The impact has been immediate, with nearly 700 investment funds changing their names to avoid breaching the new rules. 232 funds now promise just “screening” commitments rather than using the ESG labelling. According to campaigners, the stricter standards have already had more than a cosmetic impact, with an estimated €22 billion shifted away from fossil fuel investments from funds seeking to retain their ESG credentials.  

What’s in a name? Investors moving away from ESG as a unified concept

Institutional investors are distancing themselves from ESG as a single, overarching framework, reports Bloomberg. These findings come from a recent Morningstar survey of asset owners across North America, Europe, and Asia-Pacific. While the commitment to sustainable investing remains strong, many now view environmental, social, and governance factors as distinct considerations rather than one unified strategy. The survey revealed that the environmental component, especially climate risk, has become the main priority. Asset owners see it as a material investment risk and are focusing more on measurable climate strategies than on broader ESG labels. Many investors believe the term “ESG” has become overly politicised and diluted, leading to concerns about greenwashing and oversimplification. As a result, terms like “sustainable investing” or “responsible investing” are now favoured for their clarity and focus. The report also notes growing caution among asset owners amid global geopolitical tensions. In an uncertain market environment, many are holding off on short-term portfolio changes until more stability and clarity emerge.  Overall, the shift suggests a maturing approach to sustainability, less about buzzwords and more about targeted, practical investment decisions. 

Senate moves to revoke California’s vehicle emissions waiver

According to ESG Dive, the U.S. Senate recently passed resolutions to revoke California’s authority under the Clean Air Act to set stricter vehicle emissions standards than federal rules. This move targets California’s 2022 Advanced Clean Car II regulations, which require all new cars sold in the state to be zero-emission by 2035. The decision to revoke California’s authority was supported by certain industries which argue the rules are unrealistic and harmful to consumers and the economy.

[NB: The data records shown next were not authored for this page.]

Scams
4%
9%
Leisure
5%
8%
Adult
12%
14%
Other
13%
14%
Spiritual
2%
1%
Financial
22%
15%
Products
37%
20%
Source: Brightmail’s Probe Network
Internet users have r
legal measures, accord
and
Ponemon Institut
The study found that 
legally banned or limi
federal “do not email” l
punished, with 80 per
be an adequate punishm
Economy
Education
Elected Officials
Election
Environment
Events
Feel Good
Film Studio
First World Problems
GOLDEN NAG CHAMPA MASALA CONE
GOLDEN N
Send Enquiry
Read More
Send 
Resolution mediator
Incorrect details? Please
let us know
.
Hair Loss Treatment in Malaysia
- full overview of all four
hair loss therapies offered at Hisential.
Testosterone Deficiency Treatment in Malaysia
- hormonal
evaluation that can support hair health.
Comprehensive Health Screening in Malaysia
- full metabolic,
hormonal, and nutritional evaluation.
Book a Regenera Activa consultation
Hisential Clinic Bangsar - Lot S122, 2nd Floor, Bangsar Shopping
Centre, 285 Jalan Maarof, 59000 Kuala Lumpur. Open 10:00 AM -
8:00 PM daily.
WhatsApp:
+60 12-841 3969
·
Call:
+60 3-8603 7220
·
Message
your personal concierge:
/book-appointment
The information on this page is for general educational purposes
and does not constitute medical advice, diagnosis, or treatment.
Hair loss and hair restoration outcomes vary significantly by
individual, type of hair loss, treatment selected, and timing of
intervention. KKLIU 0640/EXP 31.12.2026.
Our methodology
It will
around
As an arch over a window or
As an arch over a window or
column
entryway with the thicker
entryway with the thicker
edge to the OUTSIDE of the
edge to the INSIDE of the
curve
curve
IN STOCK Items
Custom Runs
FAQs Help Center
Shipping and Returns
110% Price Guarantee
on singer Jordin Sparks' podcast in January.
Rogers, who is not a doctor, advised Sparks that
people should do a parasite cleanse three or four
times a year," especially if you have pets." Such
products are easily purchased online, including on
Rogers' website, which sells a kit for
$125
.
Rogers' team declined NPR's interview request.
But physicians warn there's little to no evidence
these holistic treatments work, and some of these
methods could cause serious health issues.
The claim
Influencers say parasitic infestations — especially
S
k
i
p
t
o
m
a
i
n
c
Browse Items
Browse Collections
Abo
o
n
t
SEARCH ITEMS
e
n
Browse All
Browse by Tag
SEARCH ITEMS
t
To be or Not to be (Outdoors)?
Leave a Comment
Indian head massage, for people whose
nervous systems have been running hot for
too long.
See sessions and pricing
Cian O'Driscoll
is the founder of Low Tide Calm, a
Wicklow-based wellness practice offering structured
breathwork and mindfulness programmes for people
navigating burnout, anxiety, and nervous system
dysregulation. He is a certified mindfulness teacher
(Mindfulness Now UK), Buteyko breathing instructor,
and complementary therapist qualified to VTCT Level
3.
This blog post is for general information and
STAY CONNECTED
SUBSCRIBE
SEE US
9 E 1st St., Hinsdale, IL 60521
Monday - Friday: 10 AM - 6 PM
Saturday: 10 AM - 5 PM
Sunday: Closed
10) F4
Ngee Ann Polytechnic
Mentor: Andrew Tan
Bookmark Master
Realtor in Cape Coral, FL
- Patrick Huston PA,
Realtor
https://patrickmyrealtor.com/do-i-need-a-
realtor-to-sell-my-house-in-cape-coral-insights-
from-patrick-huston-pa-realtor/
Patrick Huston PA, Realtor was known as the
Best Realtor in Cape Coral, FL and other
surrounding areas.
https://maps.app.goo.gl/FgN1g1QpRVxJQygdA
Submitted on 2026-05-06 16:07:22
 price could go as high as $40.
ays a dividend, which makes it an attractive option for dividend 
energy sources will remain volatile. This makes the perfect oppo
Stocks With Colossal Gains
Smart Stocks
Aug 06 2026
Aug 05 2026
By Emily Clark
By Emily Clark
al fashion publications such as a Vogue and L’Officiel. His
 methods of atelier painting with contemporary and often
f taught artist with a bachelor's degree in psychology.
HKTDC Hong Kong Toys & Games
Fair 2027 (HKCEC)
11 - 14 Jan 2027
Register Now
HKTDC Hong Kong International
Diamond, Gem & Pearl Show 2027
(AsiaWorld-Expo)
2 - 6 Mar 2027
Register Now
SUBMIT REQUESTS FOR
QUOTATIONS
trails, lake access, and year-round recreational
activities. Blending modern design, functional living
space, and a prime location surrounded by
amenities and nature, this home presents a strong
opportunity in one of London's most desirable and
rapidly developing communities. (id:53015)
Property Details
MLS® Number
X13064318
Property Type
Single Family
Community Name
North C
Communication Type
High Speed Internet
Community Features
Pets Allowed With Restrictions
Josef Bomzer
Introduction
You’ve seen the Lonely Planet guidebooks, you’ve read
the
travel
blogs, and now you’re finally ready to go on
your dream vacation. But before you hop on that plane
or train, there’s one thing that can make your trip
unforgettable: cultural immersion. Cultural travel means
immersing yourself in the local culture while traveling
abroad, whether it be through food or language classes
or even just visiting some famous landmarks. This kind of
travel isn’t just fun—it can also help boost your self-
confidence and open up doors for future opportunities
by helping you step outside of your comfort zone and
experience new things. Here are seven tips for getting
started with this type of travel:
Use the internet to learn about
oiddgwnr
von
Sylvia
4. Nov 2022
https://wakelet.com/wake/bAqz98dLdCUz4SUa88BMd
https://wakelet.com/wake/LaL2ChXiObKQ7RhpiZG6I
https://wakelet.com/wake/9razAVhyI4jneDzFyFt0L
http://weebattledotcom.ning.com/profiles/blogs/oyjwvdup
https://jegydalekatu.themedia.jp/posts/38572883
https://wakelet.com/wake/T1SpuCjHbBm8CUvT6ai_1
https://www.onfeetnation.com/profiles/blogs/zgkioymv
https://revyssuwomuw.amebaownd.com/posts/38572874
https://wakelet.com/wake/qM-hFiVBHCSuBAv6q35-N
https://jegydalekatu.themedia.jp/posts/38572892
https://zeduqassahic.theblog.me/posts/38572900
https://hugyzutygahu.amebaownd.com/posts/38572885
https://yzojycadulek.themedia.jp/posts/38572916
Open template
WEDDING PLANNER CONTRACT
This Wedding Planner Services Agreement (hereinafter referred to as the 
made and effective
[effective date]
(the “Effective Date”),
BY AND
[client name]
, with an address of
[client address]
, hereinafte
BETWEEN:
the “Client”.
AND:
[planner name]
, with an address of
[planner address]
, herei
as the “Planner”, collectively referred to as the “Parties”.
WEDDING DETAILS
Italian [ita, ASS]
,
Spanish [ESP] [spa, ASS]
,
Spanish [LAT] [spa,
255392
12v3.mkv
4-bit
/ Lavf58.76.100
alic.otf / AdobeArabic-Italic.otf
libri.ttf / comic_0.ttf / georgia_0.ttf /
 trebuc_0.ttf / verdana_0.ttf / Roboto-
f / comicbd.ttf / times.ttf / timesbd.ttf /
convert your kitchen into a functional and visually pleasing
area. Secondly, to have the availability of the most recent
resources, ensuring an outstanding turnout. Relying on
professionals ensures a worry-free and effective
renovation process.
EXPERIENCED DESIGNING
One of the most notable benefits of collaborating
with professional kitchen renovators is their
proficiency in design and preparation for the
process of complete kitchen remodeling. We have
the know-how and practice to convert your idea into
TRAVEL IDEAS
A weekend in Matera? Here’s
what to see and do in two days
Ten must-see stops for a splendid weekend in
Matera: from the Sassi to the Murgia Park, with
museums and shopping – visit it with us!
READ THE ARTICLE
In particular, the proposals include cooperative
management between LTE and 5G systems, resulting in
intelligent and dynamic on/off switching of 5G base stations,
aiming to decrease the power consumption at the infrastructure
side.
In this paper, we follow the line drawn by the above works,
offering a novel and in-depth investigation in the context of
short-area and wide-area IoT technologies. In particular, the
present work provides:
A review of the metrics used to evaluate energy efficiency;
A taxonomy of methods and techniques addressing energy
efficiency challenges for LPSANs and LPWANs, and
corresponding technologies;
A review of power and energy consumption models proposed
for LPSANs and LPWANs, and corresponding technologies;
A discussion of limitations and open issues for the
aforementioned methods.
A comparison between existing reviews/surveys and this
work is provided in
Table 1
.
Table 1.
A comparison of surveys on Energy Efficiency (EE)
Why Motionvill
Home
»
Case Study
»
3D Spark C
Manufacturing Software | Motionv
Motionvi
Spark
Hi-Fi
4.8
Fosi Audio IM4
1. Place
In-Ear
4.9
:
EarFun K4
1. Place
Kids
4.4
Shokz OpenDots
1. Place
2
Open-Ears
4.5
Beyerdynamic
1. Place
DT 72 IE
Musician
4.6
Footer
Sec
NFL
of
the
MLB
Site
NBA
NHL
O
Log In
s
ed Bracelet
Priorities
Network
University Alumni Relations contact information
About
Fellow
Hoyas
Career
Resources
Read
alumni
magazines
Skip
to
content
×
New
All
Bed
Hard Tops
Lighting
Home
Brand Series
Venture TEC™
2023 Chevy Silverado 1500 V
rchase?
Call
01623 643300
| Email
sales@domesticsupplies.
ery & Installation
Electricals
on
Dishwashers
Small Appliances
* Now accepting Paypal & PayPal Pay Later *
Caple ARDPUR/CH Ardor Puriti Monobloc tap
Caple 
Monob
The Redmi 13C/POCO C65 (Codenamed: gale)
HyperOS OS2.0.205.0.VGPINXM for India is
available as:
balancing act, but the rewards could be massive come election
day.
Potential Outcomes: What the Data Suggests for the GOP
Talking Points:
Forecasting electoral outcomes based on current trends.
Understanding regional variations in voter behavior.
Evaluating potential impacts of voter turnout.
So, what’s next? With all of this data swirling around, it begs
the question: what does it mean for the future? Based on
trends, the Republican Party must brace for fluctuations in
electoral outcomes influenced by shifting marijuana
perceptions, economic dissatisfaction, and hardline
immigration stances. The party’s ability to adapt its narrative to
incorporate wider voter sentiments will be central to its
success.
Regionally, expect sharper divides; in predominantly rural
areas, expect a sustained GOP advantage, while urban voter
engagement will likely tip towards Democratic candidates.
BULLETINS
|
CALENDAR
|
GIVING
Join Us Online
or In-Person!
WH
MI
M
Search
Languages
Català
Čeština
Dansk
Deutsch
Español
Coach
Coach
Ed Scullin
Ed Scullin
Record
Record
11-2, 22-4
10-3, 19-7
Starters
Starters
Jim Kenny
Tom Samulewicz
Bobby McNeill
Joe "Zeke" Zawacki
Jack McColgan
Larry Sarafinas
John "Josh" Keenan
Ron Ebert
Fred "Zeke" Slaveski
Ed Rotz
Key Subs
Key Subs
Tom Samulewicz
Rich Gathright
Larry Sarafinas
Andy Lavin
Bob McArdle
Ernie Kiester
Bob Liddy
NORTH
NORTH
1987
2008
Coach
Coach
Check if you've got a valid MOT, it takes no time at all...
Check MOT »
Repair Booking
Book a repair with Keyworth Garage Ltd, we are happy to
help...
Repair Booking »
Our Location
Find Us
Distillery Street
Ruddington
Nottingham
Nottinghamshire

California, backed by 10 other states, opposes the resolution, and plans to sue to maintain its emissions waiver, citing the state’s long history of battling air pollution and the legal right to protect public health. Clean air advocates warn that rescinding the waiver could lead to poorer air quality, more health problems, and hinder progress toward cleaner transportation. The debate also involves broader issues of states’ rights versus federal authority – something we are seeing across the US when it comes to climate-related and sustainability legislation. 

ICYMI 

  • BRICS agreed on its first climate finance framework, outlining priorities like reforming multilateral development banks and mobilising private capital. The non-binding plan will be submitted for formal approval at a July summit, Environmental Finance reports. 
  • Vanguard will expand proxy voting choice to 10 million investors, up from 3.5 million, as part of efforts to reduce its direct influence on shareholder elections. According to Reuters. The move brings nearly $1 trillion in assets into its “Investor Choice” program, letting investors select voting policies rather than cast company-specific votes.
  • A new European Commission report finds the EU is nearly on track to meet its 2030 climate goals, including a 55% cut in greenhouse gas emissions from 1990 levels.
The views expressed in this article are those of the author(s) and not necessarily the views of FTI Consulting, its management, its subsidiaries, its affiliates, or its other professionals.